9sphere / text-detector

Locating texts in images using computer vision
MIT License
3 stars 4 forks source link

Not sure I'm doing this right #1

Open SB2020-eye opened 4 years ago

SB2020-eye commented 4 years ago

Hi, muthuspark.

I'm new to all of this (including Python). I'm wondering if you can help me with getting this to work correctly.

I first came upon https://muthu.co/extracting-text-regions-from-an-image-using-geometric-properties/. I tried some of the code, but I couldn't get it to give me any output - but I'm sure the problem is me.

Then I came here to github. I couldn't get it to work; but again, probably it's me. I don't really understand how folders relate to each other in general (yet I realize this MUST be extremely basic). (I only have success when someone on github has very, very elementary steps guiding me through every piece. :))

But I figured I was close. So I went to https://nbviewer.jupyter.org/github/muthuspark/text-detector/blob/master/notebooks/Text%20Segmentation%20in%20Image.ipynb. With this info, I worked through each step [1], [2], etc., adding plt.show() along the way to see if I was getting results. I managed to get some output (Yay!) - up through step [6]. (But it took my computer a very long time - especially step [6].)

But I am not entirely confident about my output. The images look a little different than your examples. I've attached my original (greatly reduced in size here) plus my results from steps [2], [3], [4], and [6].

Ultimately, my goal is really to get a box around every individual character - and then saved each one in as an image file. (Ie, I don't need boxes around whole words or paragraphs. But the saved letter images need to be lossless - totally original color and quality.)

If you are able and willing to offer me any guidance, it would be greatly appreciated!

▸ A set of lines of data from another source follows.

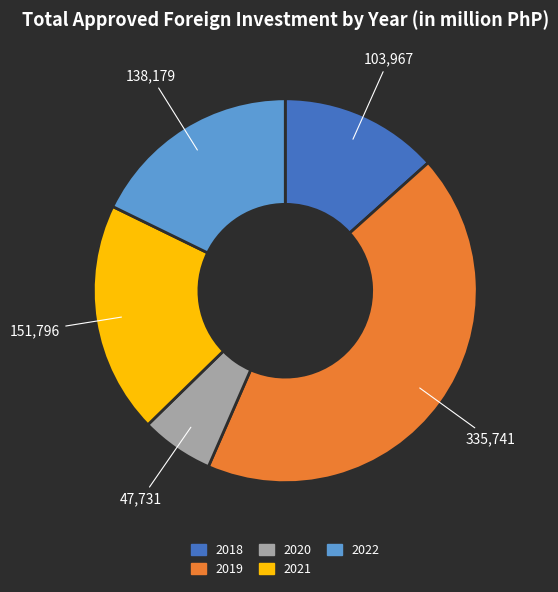

Between 2019 and 2020, which is larger?

2019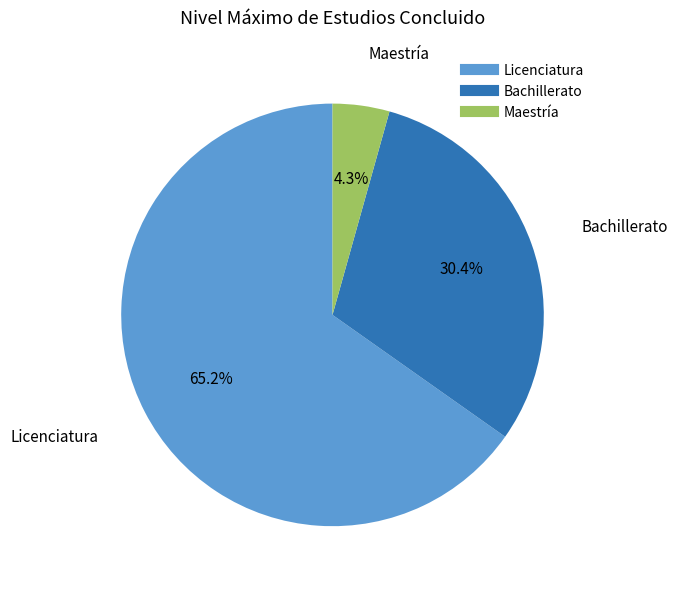

Does any single category account for the majority?

Yes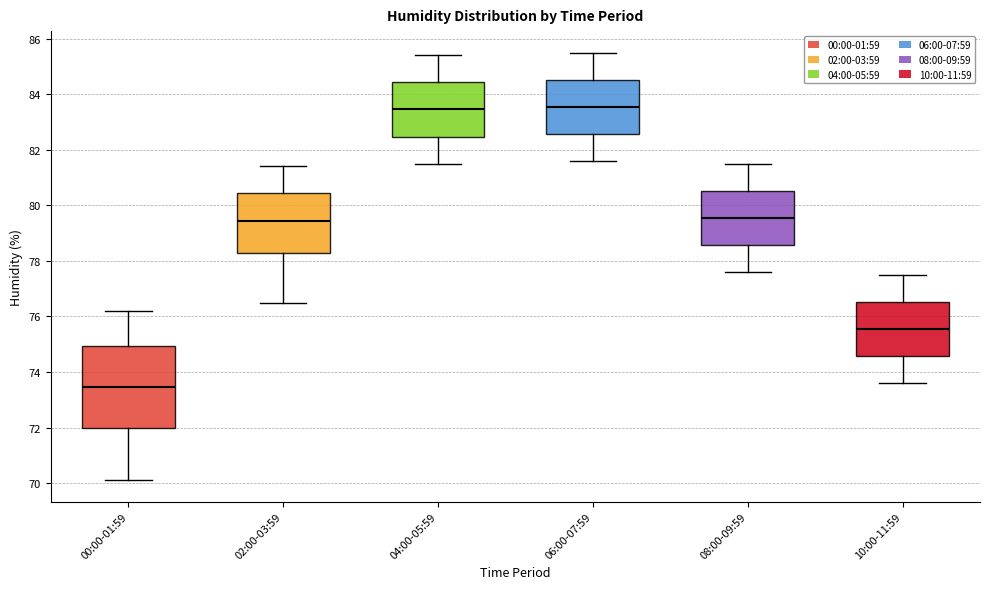

Where does the median line of the box for 02:00-03:59 sit on the y-axis? The values are not printed on the chart, so give them approximately, as read against the axis.

79.4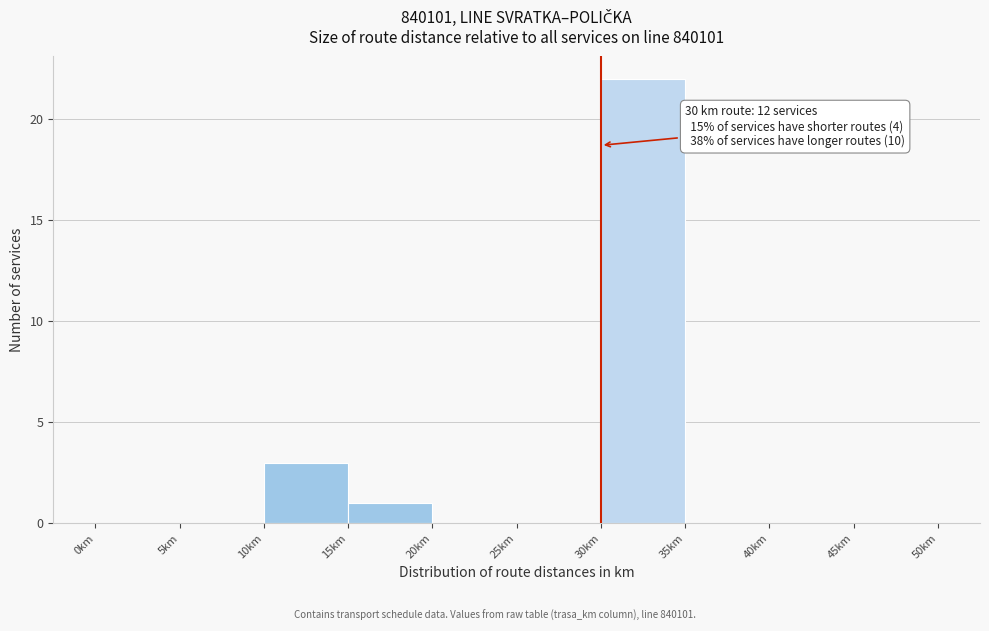

Which range on the x-axis has the tallest bar?

30 to 35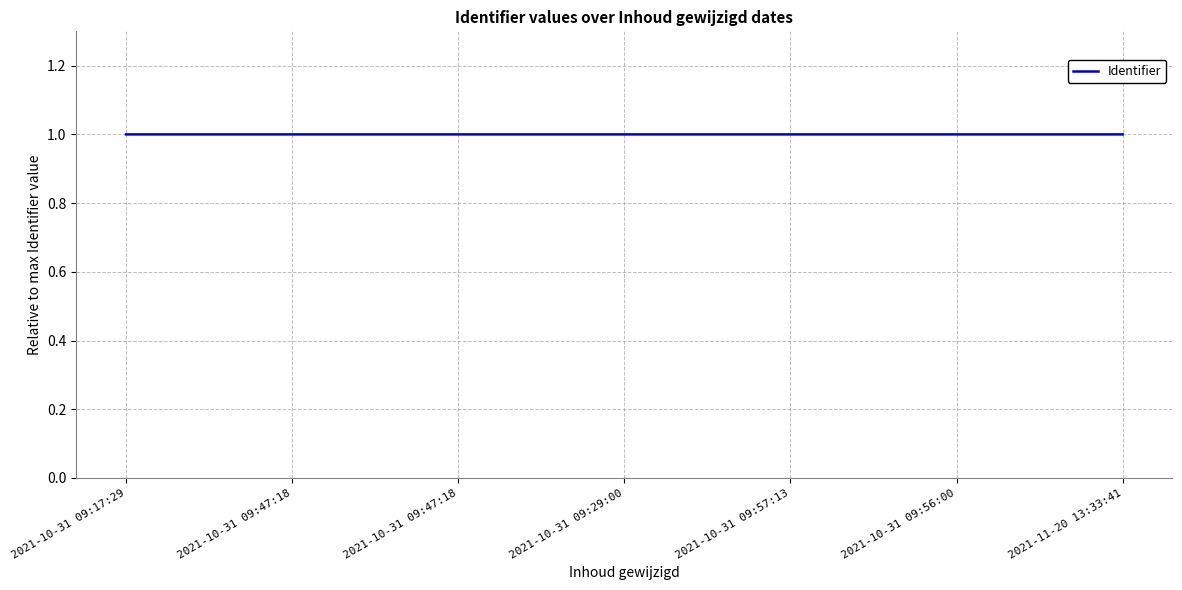

List the labels in order of value, largest first.

2021-11-20 13:33:41, 2021-10-31 09:56:00, 2021-10-31 09:57:13, 2021-10-31 09:29:00, 2021-10-31 09:47:18, 2021-10-31 09:47:18, 2021-10-31 09:17:29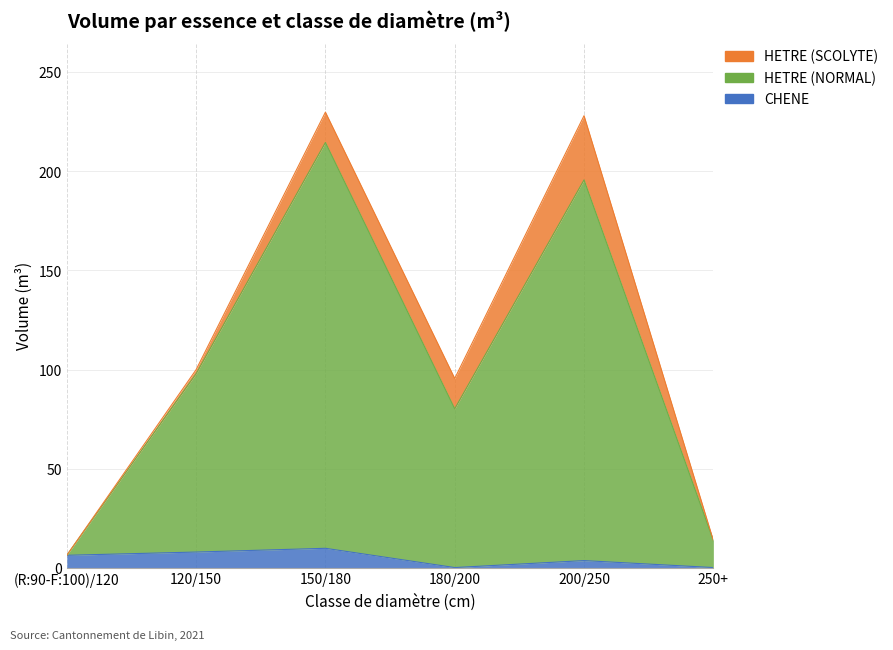

What is the sum of all CHENE values?

27.2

p221v Figure_2tdm Figure_3tdm Figure_4tdm Figure_6tdm

muthuspark commented 4 years ago

Hello @SB2020-eye, My Apologies for the delayed response, I just saw the issue you opened. I am not sure if you are still looking for a solution. I am adding this comment to help anyone else with a similar query.

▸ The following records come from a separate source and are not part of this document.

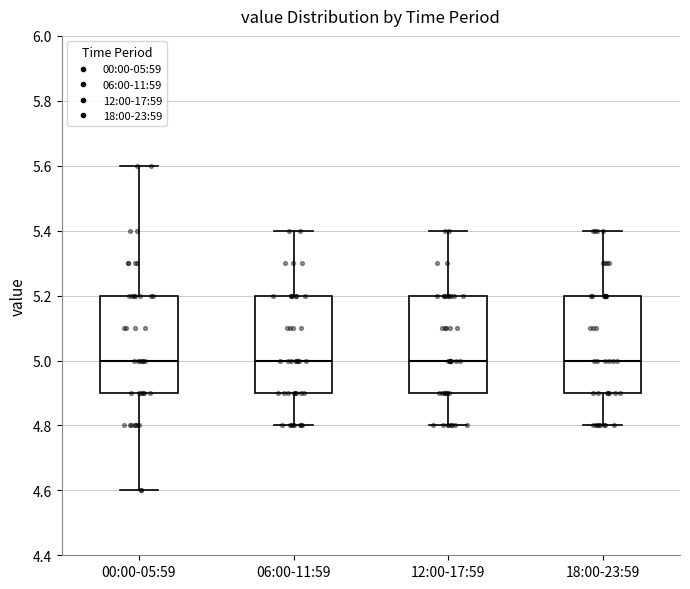

Reading left to right, transcribe this box plot: for each box, give where its median line is, the range the box spans, and where its two whiskers end, as read against the y-axis. The values are not printed on the chart, so give them approximately, as read against the axis.

00:00-05:59: median 5.0, box 4.9 to 5.2, whiskers 4.6 to 5.6
06:00-11:59: median 5.0, box 4.9 to 5.2, whiskers 4.8 to 5.4
12:00-17:59: median 5.0, box 4.9 to 5.2, whiskers 4.8 to 5.4
18:00-23:59: median 5.0, box 4.9 to 5.2, whiskers 4.8 to 5.4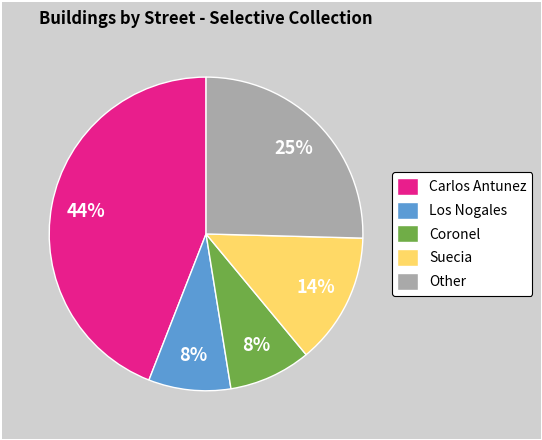

Which category has the biggest portion of the pie?

Carlos Antunez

  1. Your sample image was too big which is the reason why thresholding did not work well. I am using an Adaptive Thresholding with a window size of 3. Small window sizes will only work for small images which was my case. I increased the window size to about 21 for your large image and I was able to get a proper separation of background and foreground.

foregroid

A good window size is an important factor that can make or break any text recognition algorithm. There are many ways to choose this window size but it depends a lot on the size of the characters in the image. Building a generic window size predictor is quite difficult. It's usually selected based on heuristics.

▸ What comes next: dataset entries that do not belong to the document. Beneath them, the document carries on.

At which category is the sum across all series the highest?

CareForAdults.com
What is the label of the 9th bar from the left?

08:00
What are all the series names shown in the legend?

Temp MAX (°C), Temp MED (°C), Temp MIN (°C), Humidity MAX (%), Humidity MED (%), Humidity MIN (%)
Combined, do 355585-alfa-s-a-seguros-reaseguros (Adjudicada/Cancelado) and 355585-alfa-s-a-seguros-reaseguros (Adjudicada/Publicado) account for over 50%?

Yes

  1. The algorithm runs very slow on my machine too, its mainly because of the size of the image it is processing. Faster machines may speed up the processing speed a bit. Also there is one step where I am discarding connected components having more than 2 children because these are likely to be non characters. I haven't been able to find a faster algorithm to compute this. Usually I skip this part when I need speed.

Also , I am discarding regions smaller than 15, this number will be much larger in your case. Basically trying to get rid of regions which are too small compared to the full image. I go by the general rule of 15*(image_width/1000). So in you case I changed it to 101.

So after discarding the likely non-text regions, this is what I get. down1

  1. Finally after combining all the other overlapping boxes, I get the below output for the proposed algorithm

dow4

  1. Extracting only the found regions, I get the below image. download (3)

You can find the running sample in this notebook here: https://github.com/9sphere/text-detector/blob/master/notebooks/User_sample_Segmentation_in_Image.ipynb

I see that you need individual characters, you may have to run some character segmentation algorithm further on the identified boxes. I will add this as an enhancement to my algorithm. Let me know if you need any more help, I would be happy to guide you.